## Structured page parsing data
Start of Block

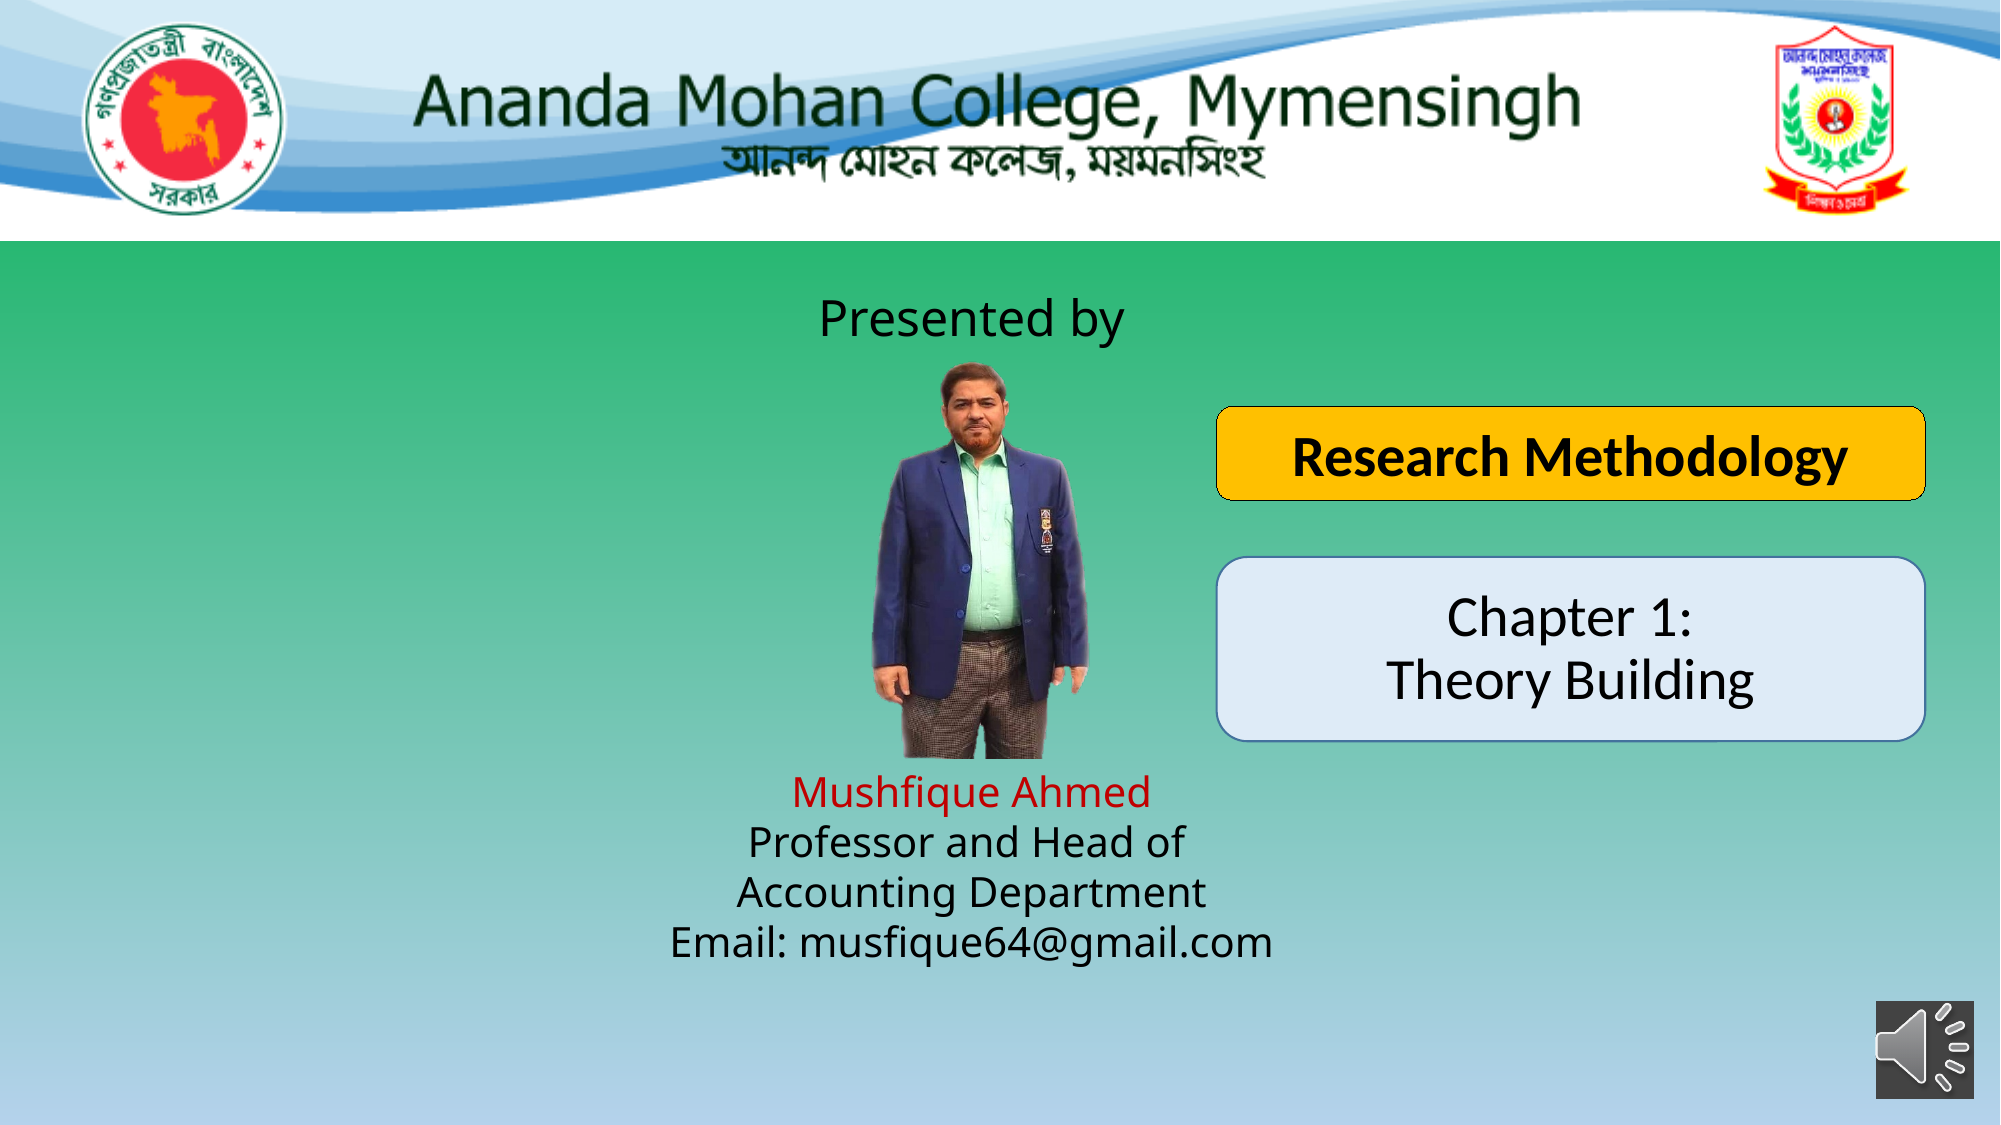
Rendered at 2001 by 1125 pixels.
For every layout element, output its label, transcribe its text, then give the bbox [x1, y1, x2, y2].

picture [0, 0, 2000, 241]
picture [1874, 999, 1975, 1100]
picture [830, 355, 1113, 759]
text_box Chapter 1: Theory Building [1215, 555, 1927, 743]
text_box Mushfique Ahmed Professor and Head of Accounting Department Email: musfique64@gmail.com [620, 758, 1324, 974]
text_box Research Methodology [1216, 406, 1926, 501]
text_box Presented by [803, 279, 1140, 354]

End of Block

## ABOUT THIS EXERCISE
In the copy, omit the pictures and give every line of the data exactly.

## OUTPUT FOR THIS EXERCISE
Rendered at 2001 by 1125 pixels.
For every layout element, output its label, transcribe its text, then give the bbox [x1, y1, x2, y2].

picture [0, 0, 2000, 241]
picture [1874, 999, 1975, 1100]
picture [830, 355, 1113, 759]
text_box Chapter 1: Theory Building [1215, 555, 1927, 743]
text_box Mushfique Ahmed Professor and Head of Accounting Department Email: musfique64@gmail.com [620, 758, 1324, 974]
text_box Research Methodology [1216, 406, 1926, 501]
text_box Presented by [803, 279, 1140, 354]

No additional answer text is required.